連休中のゆったりとした時間を本と音楽、そして(残念なことに)仕事に使っている。久しぶりに書架を眺めていたら古い山岳書の滋味、のようなものを味わってみたくなった。
今のようなモノが溢れる「豊かな時代」とは異なる、厳しい時代の日本にあっても、山を視る眼差しの豊かなこと。足元の厳しい生活から、距離を置いたところに変わらぬ山はある。
戦前の有産階級であり北大農学部を卒業した坂本直行は、日高の原野を開墾し29年に渡って労苦のもとに。その動機が山であり、また原野から見た山であるという。酔狂といえば酔狂な人生だが、絵で成功し、その後札幌にアトリエを構えている。
wikiによると坂本龍馬の遠縁。
この時代、上田哲農や加藤泰三らの本と共通する、暖かい筆致が愉しい。
(坂本直行は1906年生まれでボクの祖父の世代、上田哲農、加藤泰三はもう少し下の世代。加藤泰三が一番若い(と思う)のだが、戦争で南方から還らなかった。)
まだ戦後の貧しい時代であったが、しっかりとした装丁の美しい画文集。本の中では時間が実にゆっくり流れていく。書庫にしている薄暗い部屋の中で、浸る。

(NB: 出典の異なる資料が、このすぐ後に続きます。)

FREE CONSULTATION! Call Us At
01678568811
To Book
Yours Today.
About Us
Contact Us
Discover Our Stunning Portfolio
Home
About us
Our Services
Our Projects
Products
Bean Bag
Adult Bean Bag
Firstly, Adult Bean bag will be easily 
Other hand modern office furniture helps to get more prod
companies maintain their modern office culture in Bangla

北海道の山には一回だけ登ったことがある。修学旅行で行った折の樽前山。噴火湾を見下ろした。これから行くことがあるのだろうか。
坂本直行の初登山は蝦夷富士こと羊蹄山。大正期の登山ののんびりした様子が伝わる。祖父が鶴来から歩き通して白山に登ったことを話したことをばんやりと思い出していた。そうやって時間がゆっくり流れていく。